Surfer attacked by shark off San Mateo County coast; beaches closed

A man was hospitalized Saturday morning after being bitten by a Shark.

He was the sole person injured, with a severe wound to his leg.

It happened just after 9 a.m. Saturday at Gray Whale Cove State Beach, south of Pacifica.

First responders say a shark, likely a white shark six to eight feet long, bit a surfer once, leaving ten teeth marks.

"The patient suffered severe injuries, had approximately 10 bites to the back of his leg and he is a 39-year-old male," said Battalion Chief Brian Ham with Cal Fire and San Mateo County Fire.

Authorities say bystanders helped bring the man to shore and first responders applied a tourniquet to his leg.

Low clouds made aerial transport too dangerous, so the man was taken to a hospital by ambulance.

Late morning beachgoers watched as state parks officials put up signs warning of the danger, prohibiting visitors from entering the water.

Ruben Salazar, who says he’s been coming here for years, was stunned by what happened.

"It is very surprising because we’ve been coming here since we were kids and we’ve never ever heard of encountered anything like that," said Ruben Salazar, visiting from Merced County.

Authorities say the surfer had on a wetsuit and experts say the appearance from a shark’s vantage point below may have been the motivation for what they call a shark investigation.

"If we look like their favorite prey, a sea lion, or elephant seal, then they’re going to investigate. They don’t have hands, they explore with their teeth sometimes," said Marine Biologist David McGuire, the Executive Director of the non-profit Shark Stewards.

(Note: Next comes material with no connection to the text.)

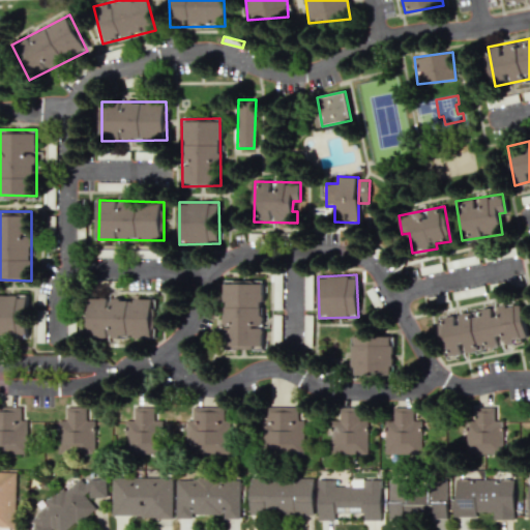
[(223,282),(223,349),(262,349),(262,281),(223,282)]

The Bay Area coastline is rich in diversity, home to about 13 species of sharks.

Experts say the white shark population has been growing since much of the area has been under protection since the early ’90s, a time when the species was declining and near local extinction.

Though experts say sharks are often nearby, oftentimes in close proximity unbeknownst to humans, a bite is an extraordinary event.

"I’ve worked for the Sheriff’s office for 18 years, including coast side patrol for a number of years.  And this is the first one that I can remember.  There may have been others, but they are exceedingly rare in San Mateo County," said Lieutenant Eamonn Allen with the San Mateo County Sheriff’s Office.

"The relative risk is 1-in-17 million to encountering a shark in California waters, and that was from a Stanford study, so extremely low," said McGuire.

McGuire adds, the worldwide survivability rate of a shark attack is 90%.

Out of an abundance of caution, the water at Gray Whale Cove State Beach and Montara State Beach to the south will be off-limits until further notice.